- _Assignment_
In the entries below, count every line with the word "casing". Return only the count.

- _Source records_

= Beginning of Section =

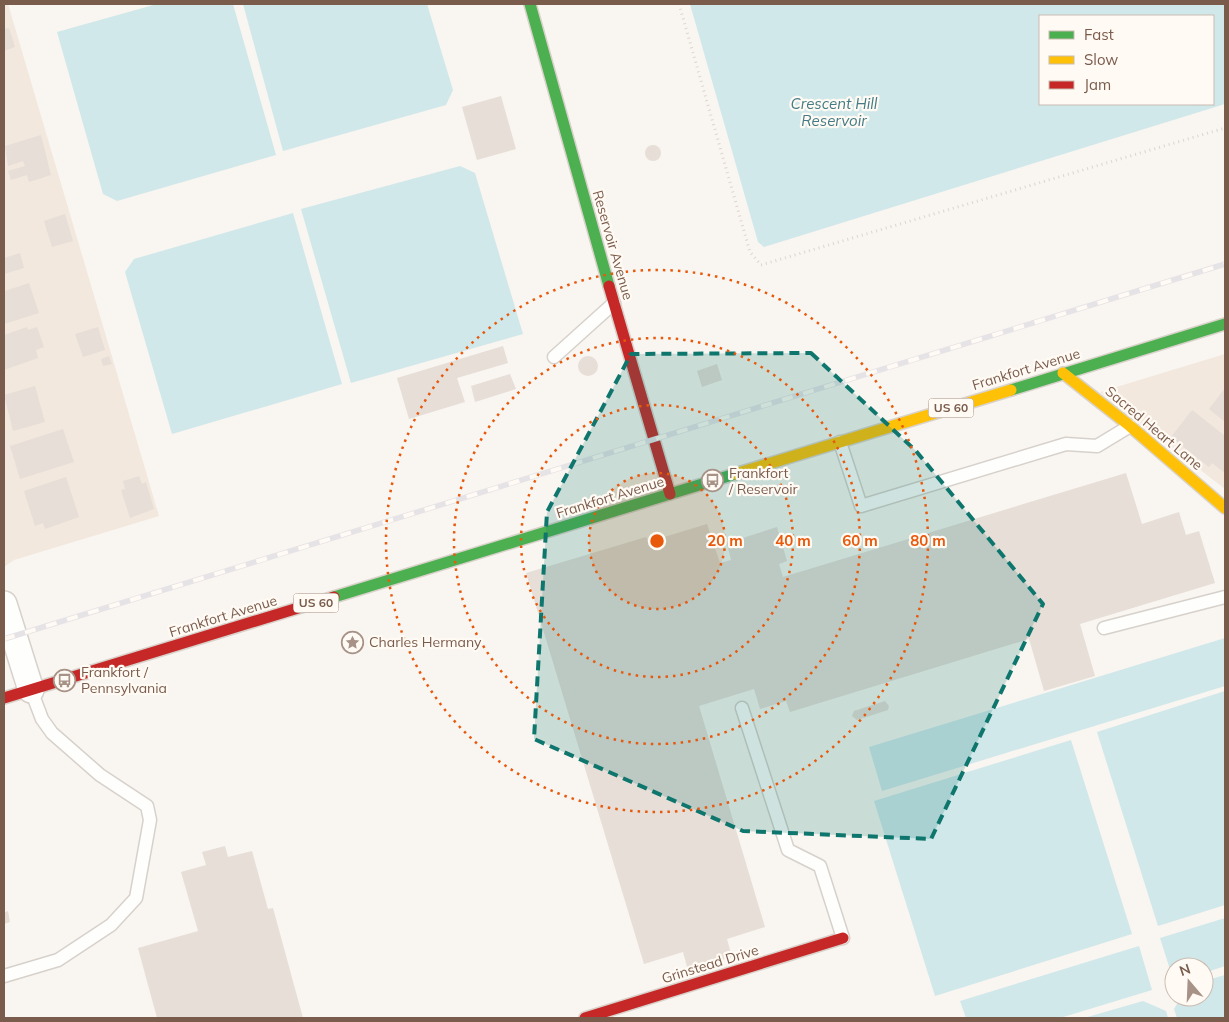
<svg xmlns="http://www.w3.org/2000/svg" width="1229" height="1022" viewBox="0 0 1229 1022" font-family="Mulish,sans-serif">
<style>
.residential{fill:#f2e8de}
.water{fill:#d0e8ea;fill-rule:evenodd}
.building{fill:#e6ded7}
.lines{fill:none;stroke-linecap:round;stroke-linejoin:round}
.lane-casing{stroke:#d7d1cb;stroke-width:15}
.street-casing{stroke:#d7d1cb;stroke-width:28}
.fast-casing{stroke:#d9d2cb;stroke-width:14}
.slow-casing{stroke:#d9d2cb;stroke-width:14}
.jam-casing{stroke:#d9d2cb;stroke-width:14}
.path{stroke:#dcd5d0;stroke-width:3;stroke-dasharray:1 4;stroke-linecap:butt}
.lane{stroke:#fefefd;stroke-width:12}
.street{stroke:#fefefd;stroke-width:25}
.fast{stroke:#4caf50;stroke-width:11}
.slow{stroke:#ffc107;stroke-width:11}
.jam{stroke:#c62828;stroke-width:11}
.rail-casing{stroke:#e6e3e7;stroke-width:5.5}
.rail{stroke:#fffaf3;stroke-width:4;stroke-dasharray:11;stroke-linecap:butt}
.marked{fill:#0f766e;fill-opacity:0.2;stroke:#0f766e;stroke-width:4;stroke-dasharray:10 6;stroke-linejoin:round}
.ring{fill:none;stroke:#e8590c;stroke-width:2.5;stroke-dasharray:2.5 5}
.labels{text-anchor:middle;stroke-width:4.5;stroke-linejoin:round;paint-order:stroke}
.shield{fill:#fffaf3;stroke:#a28b7f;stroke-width:1}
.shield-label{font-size:12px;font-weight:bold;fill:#7a5c4d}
.street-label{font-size:14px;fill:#7a5c4d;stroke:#fffaf3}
.poi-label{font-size:14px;fill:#7a5c4d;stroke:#fffaf3;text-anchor:start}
.water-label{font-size:15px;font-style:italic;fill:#437c86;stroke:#fffaf3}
.centre{fill:#e8590c;stroke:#fffaf3;stroke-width:2.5}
.ring-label{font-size:15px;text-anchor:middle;font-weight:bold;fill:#e8590c;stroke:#fffaf3;stroke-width:4.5;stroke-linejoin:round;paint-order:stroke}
</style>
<rect width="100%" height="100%" fill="#f9f5f0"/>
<g class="residential">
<polygon points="4,4 8,4 159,516 14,560 4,567"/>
<polygon points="1225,354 1225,489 1100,392"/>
</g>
<g class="water">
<polygon points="157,4 233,4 276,155 117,201 103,194 57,32"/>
<polygon points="243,4 427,4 453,90 446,105 283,151"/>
<path d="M690 4H1225V104L764 247 758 242ZM1040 16H1213V104H1040Z"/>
<polygon points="460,166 475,173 523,334 351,383 301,209"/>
<polygon points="293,213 342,384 172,434 125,272 134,259"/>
<polygon points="1225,638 1225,686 882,791 869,747"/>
<polygon points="1225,691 1225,905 1158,926 1097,732"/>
<polygon points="1071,740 1132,934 935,996 874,801"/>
<polygon points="1225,918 1225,966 1204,973 1204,967 1174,967 1174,982 1160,938"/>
<polygon points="1139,946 1152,990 1060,1018 966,1018 960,1001"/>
<polygon points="1225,975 1225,1018 1177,1018 1174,1009 1181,997 1204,997 1204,981"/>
<polygon points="1143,1001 1166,1011 1168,1018 1084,1018"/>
</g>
<g class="building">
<polygon points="9,28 15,47 4,51 4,29"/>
<polygon points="501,96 516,149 477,160 462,107"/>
<polygon points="41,135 51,175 29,182 27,175 11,180 8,171 25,166 23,161 8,166 5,146"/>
<circle cx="653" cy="153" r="8"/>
<polygon points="65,214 73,241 52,247 44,221"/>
<polygon points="20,253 24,268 4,274 4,258"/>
<polygon points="29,283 39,313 4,324 4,287 5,291"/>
<polygon points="27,327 28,330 37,327 44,347 36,350 38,358 4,370 4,335"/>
<polygon points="98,327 105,350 83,357 75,334"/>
<polygon points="503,346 508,363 457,378 465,402 409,419 397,378"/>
<polygon points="109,356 112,364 103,366 101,359"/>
<circle cx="588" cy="366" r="10"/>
<polygon points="717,364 722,380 702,387 697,371"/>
<polygon points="510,374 516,389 475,402 471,386"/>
<polygon points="35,386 45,422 13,431 4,395"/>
<polygon points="1225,388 1225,422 1209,409"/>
<polygon points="1192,410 1225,436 1225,473 1212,463 1209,467 1171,437"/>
<polygon points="63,429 74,462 20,479 10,446"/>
<polygon points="1126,473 1142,524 1179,512 1186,535 1199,531 1215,583 1080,624 1095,676 1044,691 1029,639 790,712 786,701 760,709 754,689 699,706 765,927 727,939 732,957 688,970 683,952 644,964 526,573 646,537 648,542 707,524 720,563 731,560 727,543 777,527 787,561 779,564 783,577"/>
<polygon points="139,476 142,484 146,482 154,509 130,518 121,490 125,489 123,481"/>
<polygon points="66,477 79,517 45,529 43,523 35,526 24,491"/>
<polygon points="885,701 889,706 888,710 857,720 852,716 854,711"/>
<polygon points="225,846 228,857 252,851 268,909 273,908 303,1018 157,1018 138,948 198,931 181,872 206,865 202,852"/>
<polygon points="8,911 10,922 4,924 4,913"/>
</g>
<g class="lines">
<defs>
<g id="lane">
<polyline points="554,357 614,303"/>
<polyline points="840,442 861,506 1066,444 1097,446 1130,426"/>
<polyline points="1104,628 1225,597"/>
<polyline points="742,708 788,850 820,866 843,938"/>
<polyline points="4,976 58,960 111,925 136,898 150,820 147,806 100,775 52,733 42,719 31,690"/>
</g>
<polyline id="street" points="4,604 31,690"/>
<g id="fast">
<polyline points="530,4 609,286"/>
<polyline points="1011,390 1225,324"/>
<polyline points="334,597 735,474"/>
</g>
<g id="slow">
<polyline points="1063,373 1130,426 1225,508"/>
<polyline points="735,474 1011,390"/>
</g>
<g id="jam">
<polyline points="609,286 670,494"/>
<polyline points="4,698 334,597"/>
<polyline points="585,1018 843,938"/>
</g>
</defs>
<use href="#lane" class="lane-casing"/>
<use href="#street" class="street-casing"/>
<use href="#fast" class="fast-casing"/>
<use href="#slow" class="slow-casing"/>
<use href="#jam" class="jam-casing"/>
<polyline class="path" points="679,4 750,252 761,265 1225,128"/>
<use href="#lane" class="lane"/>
<use href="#street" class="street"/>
<use href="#fast" class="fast"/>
<use href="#slow" class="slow"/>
<use href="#jam" class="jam"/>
<defs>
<polyline id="rail" points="4,639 1225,264"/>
</defs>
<use href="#rail" class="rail-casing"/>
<use href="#rail" class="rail"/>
</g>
<path class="marked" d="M811 353 916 451 1043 604 931 839 743 831 534 739 547 512 631 354Z"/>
<circle cx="657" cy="541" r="68" fill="#e8590c" fill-opacity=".12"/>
<g class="ring">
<circle cx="657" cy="541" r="68"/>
<circle cx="657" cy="541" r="136"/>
<circle cx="657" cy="541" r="203"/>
<circle cx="657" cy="541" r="271"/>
</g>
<defs>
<symbol id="bus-ring" viewBox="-11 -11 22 22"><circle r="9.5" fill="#fffaf3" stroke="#a69286" stroke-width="1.5"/><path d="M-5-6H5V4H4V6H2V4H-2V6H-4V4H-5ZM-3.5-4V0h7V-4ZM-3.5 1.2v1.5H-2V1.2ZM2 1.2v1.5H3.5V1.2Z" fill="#a69286"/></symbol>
<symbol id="sight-ring" viewBox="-11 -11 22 22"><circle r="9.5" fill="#fffaf3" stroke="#a69286" stroke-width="1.5"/><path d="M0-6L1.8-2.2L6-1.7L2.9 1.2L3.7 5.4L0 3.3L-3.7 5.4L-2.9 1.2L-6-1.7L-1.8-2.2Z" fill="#a69286"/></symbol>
</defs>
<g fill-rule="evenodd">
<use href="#bus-ring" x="700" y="468" width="25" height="25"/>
<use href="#sight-ring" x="340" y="630" width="25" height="25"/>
<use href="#bus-ring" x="52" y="668" width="25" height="25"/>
</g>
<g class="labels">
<g class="shield">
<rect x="928.5" y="398.5" width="45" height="19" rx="4"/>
<rect x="293.5" y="593.5" width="45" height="19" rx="4"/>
</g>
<g class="shield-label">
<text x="951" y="412">US 60</text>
<text x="316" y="607">US 60</text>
</g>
<g class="street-label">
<text transform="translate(613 245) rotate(74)" y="5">Reservoir Avenue</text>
<text transform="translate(1026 369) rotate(-17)" y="5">Frankfort Avenue</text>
<text transform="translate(1154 428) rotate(40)" y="5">Sacred Heart Lane</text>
<text transform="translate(610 497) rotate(-17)" y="5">Frankfort Avenue</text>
<text transform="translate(223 616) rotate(-17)" y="5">Frankfort Avenue</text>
<text transform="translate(710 964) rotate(-17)" y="5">Grinstead Drive</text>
</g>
<g class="poi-label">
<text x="729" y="478">Frankfort<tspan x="729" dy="16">/ Reservoir</tspan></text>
<text x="369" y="647">Charles Hermany</text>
<text x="81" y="677">Frankfort /<tspan x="81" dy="16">Pennsylvania</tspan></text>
</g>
<g class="water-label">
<text x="834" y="109">Crescent Hill<tspan x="834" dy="17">Reservoir</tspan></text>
</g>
</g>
<circle cx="657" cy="541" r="8" class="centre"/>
<g class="ring-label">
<text x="725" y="546">20 m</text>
<text x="793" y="546">40 m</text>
<text x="860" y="546">60 m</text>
<text x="928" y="546">80 m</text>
</g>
<rect width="1229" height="1022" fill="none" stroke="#7a5c4d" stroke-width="10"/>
<rect x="1039" y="15" width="175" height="90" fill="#fffaf3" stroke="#cabbb1"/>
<rect x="1049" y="31" width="25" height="8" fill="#4caf50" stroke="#cabbb1"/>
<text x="1084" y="40" font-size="15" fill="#7a5c4d">Fast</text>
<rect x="1049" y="56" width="25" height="8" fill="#ffc107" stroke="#cabbb1"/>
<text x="1084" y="65" font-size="15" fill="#7a5c4d">Slow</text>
<rect x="1049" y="81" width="25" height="8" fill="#c62828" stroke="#cabbb1"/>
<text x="1084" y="90" font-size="15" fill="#7a5c4d">Jam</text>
<g transform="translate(1189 982) rotate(341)"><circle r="24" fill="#fffaf3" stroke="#cabbb1"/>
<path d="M0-4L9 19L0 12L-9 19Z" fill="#a69286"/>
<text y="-8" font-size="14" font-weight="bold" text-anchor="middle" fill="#7a5c4d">N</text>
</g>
</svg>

= End of Section =

- _Result of the exercise_
12